• Exercise aim
Look below for the line containing "Art and Culture"; from there, print each line exactly up to and including the line containing "recent reminder that I had neglected the…", and stop.

• Material for this task
★ ★ ★ ★ ★

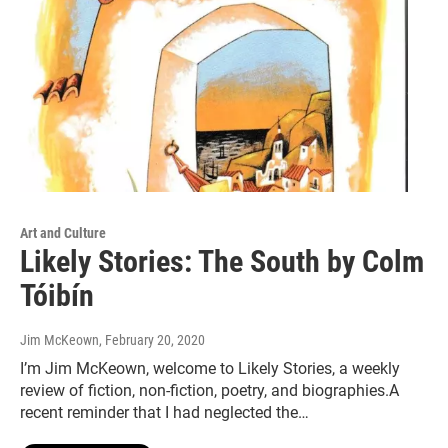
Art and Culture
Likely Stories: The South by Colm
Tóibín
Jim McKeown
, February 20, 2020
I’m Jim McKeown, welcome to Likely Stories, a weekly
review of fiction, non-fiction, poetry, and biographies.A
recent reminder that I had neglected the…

★ ★ ★ ★ ★

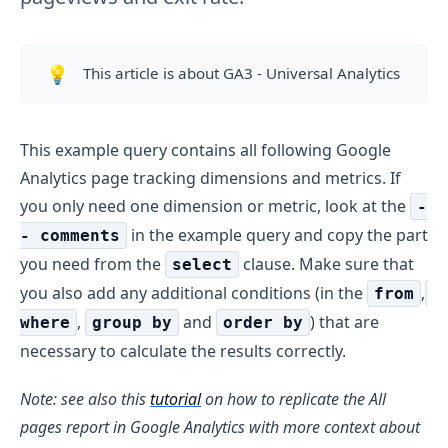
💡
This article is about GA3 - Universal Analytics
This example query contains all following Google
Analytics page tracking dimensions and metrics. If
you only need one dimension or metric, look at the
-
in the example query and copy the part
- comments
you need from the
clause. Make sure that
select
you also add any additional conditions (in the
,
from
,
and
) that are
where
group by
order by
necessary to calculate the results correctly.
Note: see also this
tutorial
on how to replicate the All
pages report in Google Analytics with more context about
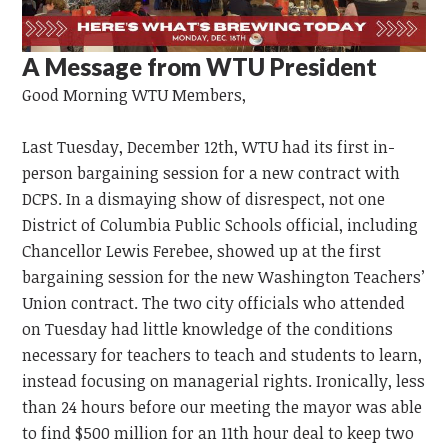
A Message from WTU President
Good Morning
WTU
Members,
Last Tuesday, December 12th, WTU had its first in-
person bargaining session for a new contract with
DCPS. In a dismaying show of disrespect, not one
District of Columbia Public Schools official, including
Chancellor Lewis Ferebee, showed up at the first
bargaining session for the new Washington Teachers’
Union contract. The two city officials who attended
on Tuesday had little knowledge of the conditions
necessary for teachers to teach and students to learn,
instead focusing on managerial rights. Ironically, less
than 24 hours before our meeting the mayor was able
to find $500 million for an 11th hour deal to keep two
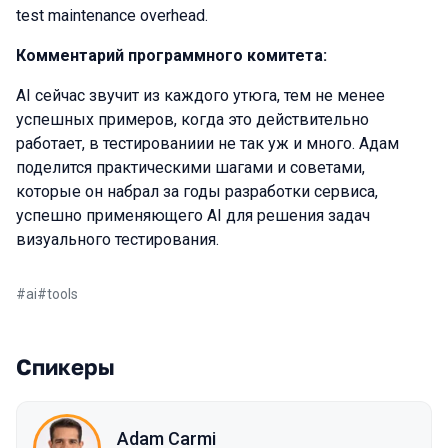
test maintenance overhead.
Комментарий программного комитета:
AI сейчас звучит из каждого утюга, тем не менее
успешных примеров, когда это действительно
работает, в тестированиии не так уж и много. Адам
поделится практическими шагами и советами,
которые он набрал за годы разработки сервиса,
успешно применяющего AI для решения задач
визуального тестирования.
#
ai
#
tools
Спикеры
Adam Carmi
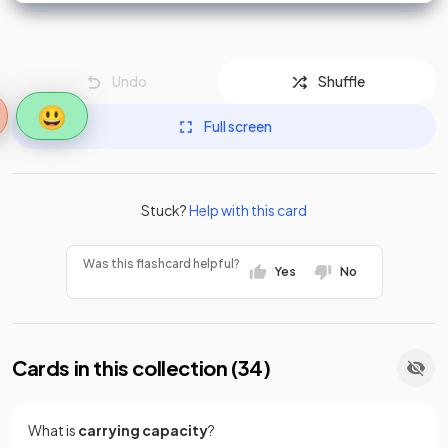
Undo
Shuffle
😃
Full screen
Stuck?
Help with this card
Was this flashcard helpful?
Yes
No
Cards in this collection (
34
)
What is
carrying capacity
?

★ ★ ★ ★ ★

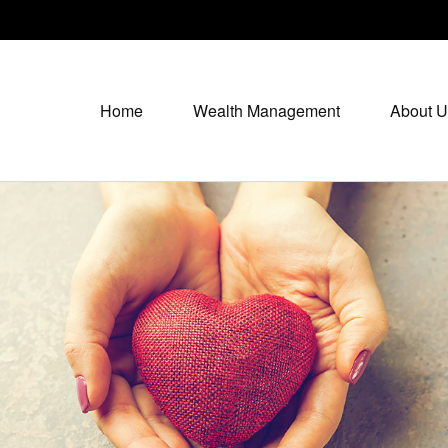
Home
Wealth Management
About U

★ ★ ★ ★ ★

• Completed exercise
Art and Culture
Likely Stories: The South by Colm
Tóibín
Jim McKeown
, February 20, 2020
I’m Jim McKeown, welcome to Likely Stories, a weekly
review of fiction, non-fiction, poetry, and biographies.A
recent reminder that I had neglected the…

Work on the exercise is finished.